◆ Your objective
The complete set of records should be given again verbatim.

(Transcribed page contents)
::::::::::

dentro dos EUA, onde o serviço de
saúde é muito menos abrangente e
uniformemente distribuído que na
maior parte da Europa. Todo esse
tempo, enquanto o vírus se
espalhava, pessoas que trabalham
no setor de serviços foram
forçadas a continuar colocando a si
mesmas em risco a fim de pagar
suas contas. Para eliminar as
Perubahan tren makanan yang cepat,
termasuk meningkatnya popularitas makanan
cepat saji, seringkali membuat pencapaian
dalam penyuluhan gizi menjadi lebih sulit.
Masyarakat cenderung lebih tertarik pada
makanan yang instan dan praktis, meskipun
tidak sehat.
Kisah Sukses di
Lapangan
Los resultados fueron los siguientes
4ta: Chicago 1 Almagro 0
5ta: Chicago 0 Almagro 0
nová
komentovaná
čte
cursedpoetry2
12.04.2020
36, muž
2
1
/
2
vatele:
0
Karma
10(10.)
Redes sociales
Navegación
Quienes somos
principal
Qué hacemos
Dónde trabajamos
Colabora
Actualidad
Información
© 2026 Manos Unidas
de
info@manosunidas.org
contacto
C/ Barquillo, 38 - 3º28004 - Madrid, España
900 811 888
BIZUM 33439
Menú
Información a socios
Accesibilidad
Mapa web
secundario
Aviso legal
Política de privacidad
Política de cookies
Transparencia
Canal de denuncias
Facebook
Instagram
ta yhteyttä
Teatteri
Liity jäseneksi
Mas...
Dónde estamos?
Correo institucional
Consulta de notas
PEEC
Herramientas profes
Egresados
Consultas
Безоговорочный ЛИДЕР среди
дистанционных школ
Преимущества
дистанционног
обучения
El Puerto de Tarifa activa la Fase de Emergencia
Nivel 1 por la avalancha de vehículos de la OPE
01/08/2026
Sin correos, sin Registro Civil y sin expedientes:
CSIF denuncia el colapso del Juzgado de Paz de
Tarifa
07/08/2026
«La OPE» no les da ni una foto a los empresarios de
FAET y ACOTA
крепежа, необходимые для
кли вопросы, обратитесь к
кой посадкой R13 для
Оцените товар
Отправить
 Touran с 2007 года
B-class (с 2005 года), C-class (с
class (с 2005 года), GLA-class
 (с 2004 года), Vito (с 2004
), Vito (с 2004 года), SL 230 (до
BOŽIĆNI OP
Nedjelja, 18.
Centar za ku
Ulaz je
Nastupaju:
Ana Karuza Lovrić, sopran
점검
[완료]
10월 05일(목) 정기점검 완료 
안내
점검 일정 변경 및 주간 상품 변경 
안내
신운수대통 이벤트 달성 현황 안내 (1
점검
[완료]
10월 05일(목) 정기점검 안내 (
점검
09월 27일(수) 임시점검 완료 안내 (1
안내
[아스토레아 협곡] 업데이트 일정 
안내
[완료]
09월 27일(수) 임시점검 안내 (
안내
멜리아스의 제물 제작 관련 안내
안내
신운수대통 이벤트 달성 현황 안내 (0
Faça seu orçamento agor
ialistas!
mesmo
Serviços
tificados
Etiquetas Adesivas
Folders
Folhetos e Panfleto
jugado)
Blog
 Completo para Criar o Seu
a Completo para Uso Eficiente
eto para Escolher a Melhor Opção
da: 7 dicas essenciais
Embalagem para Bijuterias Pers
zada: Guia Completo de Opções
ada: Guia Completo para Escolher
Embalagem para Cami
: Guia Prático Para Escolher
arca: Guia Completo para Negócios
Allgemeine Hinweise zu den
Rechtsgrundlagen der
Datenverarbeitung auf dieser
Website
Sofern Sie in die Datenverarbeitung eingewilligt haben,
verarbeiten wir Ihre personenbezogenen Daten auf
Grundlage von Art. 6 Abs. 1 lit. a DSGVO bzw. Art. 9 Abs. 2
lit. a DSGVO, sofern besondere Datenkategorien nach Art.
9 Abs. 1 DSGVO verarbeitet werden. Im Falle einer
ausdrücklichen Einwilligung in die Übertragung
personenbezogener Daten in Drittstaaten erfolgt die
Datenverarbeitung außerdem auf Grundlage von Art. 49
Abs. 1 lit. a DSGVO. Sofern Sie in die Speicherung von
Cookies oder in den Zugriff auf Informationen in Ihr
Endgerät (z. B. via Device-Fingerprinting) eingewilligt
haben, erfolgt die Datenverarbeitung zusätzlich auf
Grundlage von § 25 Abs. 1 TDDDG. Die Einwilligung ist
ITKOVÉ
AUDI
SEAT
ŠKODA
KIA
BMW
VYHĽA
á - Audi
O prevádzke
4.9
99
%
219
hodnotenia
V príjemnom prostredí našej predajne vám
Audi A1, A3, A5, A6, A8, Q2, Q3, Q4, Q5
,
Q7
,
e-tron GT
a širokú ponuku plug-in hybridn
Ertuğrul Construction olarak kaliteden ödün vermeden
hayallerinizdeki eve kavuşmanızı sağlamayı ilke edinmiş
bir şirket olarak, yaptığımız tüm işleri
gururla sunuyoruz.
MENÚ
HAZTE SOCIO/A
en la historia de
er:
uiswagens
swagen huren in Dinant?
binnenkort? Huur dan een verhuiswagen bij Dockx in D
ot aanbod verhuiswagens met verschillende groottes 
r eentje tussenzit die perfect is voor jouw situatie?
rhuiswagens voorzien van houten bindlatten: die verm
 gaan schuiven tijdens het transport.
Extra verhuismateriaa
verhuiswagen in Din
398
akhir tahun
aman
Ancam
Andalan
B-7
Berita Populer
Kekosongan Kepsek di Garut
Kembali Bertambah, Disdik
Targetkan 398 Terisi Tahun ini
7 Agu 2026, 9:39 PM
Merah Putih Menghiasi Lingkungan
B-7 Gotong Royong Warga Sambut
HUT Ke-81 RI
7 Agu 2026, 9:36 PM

::::::::::

◆ Problem solution
dentro dos EUA, onde o serviço de
saúde é muito menos abrangente e
uniformemente distribuído que na
maior parte da Europa. Todo esse
tempo, enquanto o vírus se
espalhava, pessoas que trabalham
no setor de serviços foram
forçadas a continuar colocando a si
mesmas em risco a fim de pagar
suas contas. Para eliminar as
Perubahan tren makanan yang cepat,
termasuk meningkatnya popularitas makanan
cepat saji, seringkali membuat pencapaian
dalam penyuluhan gizi menjadi lebih sulit.
Masyarakat cenderung lebih tertarik pada
makanan yang instan dan praktis, meskipun
tidak sehat.
Kisah Sukses di
Lapangan
Los resultados fueron los siguientes
4ta: Chicago 1 Almagro 0
5ta: Chicago 0 Almagro 0
nová
komentovaná
čte
cursedpoetry2
12.04.2020
36, muž
2
1
/
2
vatele:
0
Karma
10(10.)
Redes sociales
Navegación
Quienes somos
principal
Qué hacemos
Dónde trabajamos
Colabora
Actualidad
Información
© 2026 Manos Unidas
de
info@manosunidas.org
contacto
C/ Barquillo, 38 - 3º28004 - Madrid, España
900 811 888
BIZUM 33439
Menú
Información a socios
Accesibilidad
Mapa web
secundario
Aviso legal
Política de privacidad
Política de cookies
Transparencia
Canal de denuncias
Facebook
Instagram
ta yhteyttä
Teatteri
Liity jäseneksi
Mas...
Dónde estamos?
Correo institucional
Consulta de notas
PEEC
Herramientas profes
Egresados
Consultas
Безоговорочный ЛИДЕР среди
дистанционных школ
Преимущества
дистанционног
обучения
El Puerto de Tarifa activa la Fase de Emergencia
Nivel 1 por la avalancha de vehículos de la OPE
01/08/2026
Sin correos, sin Registro Civil y sin expedientes:
CSIF denuncia el colapso del Juzgado de Paz de
Tarifa
07/08/2026
«La OPE» no les da ni una foto a los empresarios de
FAET y ACOTA
крепежа, необходимые для
кли вопросы, обратитесь к
кой посадкой R13 для
Оцените товар
Отправить
 Touran с 2007 года
B-class (с 2005 года), C-class (с
class (с 2005 года), GLA-class
 (с 2004 года), Vito (с 2004
), Vito (с 2004 года), SL 230 (до
BOŽIĆNI OP
Nedjelja, 18.
Centar za ku
Ulaz je
Nastupaju:
Ana Karuza Lovrić, sopran
점검
[완료]
10월 05일(목) 정기점검 완료 
안내
점검 일정 변경 및 주간 상품 변경 
안내
신운수대통 이벤트 달성 현황 안내 (1
점검
[완료]
10월 05일(목) 정기점검 안내 (
점검
09월 27일(수) 임시점검 완료 안내 (1
안내
[아스토레아 협곡] 업데이트 일정 
안내
[완료]
09월 27일(수) 임시점검 안내 (
안내
멜리아스의 제물 제작 관련 안내
안내
신운수대통 이벤트 달성 현황 안내 (0
Faça seu orçamento agor
ialistas!
mesmo
Serviços
tificados
Etiquetas Adesivas
Folders
Folhetos e Panfleto
jugado)
Blog
 Completo para Criar o Seu
a Completo para Uso Eficiente
eto para Escolher a Melhor Opção
da: 7 dicas essenciais
Embalagem para Bijuterias Pers
zada: Guia Completo de Opções
ada: Guia Completo para Escolher
Embalagem para Cami
: Guia Prático Para Escolher
arca: Guia Completo para Negócios
Allgemeine Hinweise zu den
Rechtsgrundlagen der
Datenverarbeitung auf dieser
Website
Sofern Sie in die Datenverarbeitung eingewilligt haben,
verarbeiten wir Ihre personenbezogenen Daten auf
Grundlage von Art. 6 Abs. 1 lit. a DSGVO bzw. Art. 9 Abs. 2
lit. a DSGVO, sofern besondere Datenkategorien nach Art.
9 Abs. 1 DSGVO verarbeitet werden. Im Falle einer
ausdrücklichen Einwilligung in die Übertragung
personenbezogener Daten in Drittstaaten erfolgt die
Datenverarbeitung außerdem auf Grundlage von Art. 49
Abs. 1 lit. a DSGVO. Sofern Sie in die Speicherung von
Cookies oder in den Zugriff auf Informationen in Ihr
Endgerät (z. B. via Device-Fingerprinting) eingewilligt
haben, erfolgt die Datenverarbeitung zusätzlich auf
Grundlage von § 25 Abs. 1 TDDDG. Die Einwilligung ist
ITKOVÉ
AUDI
SEAT
ŠKODA
KIA
BMW
VYHĽA
á - Audi
O prevádzke
4.9
99
%
219
hodnotenia
V príjemnom prostredí našej predajne vám
Audi A1, A3, A5, A6, A8, Q2, Q3, Q4, Q5
,
Q7
,
e-tron GT
a širokú ponuku plug-in hybridn
Ertuğrul Construction olarak kaliteden ödün vermeden
hayallerinizdeki eve kavuşmanızı sağlamayı ilke edinmiş
bir şirket olarak, yaptığımız tüm işleri
gururla sunuyoruz.
MENÚ
HAZTE SOCIO/A
en la historia de
er:
uiswagens
swagen huren in Dinant?
binnenkort? Huur dan een verhuiswagen bij Dockx in D
ot aanbod verhuiswagens met verschillende groottes 
r eentje tussenzit die perfect is voor jouw situatie?
rhuiswagens voorzien van houten bindlatten: die verm
 gaan schuiven tijdens het transport.
Extra verhuismateriaa
verhuiswagen in Din
398
akhir tahun
aman
Ancam
Andalan
B-7
Berita Populer
Kekosongan Kepsek di Garut
Kembali Bertambah, Disdik
Targetkan 398 Terisi Tahun ini
7 Agu 2026, 9:39 PM
Merah Putih Menghiasi Lingkungan
B-7 Gotong Royong Warga Sambut
HUT Ke-81 RI
7 Agu 2026, 9:36 PM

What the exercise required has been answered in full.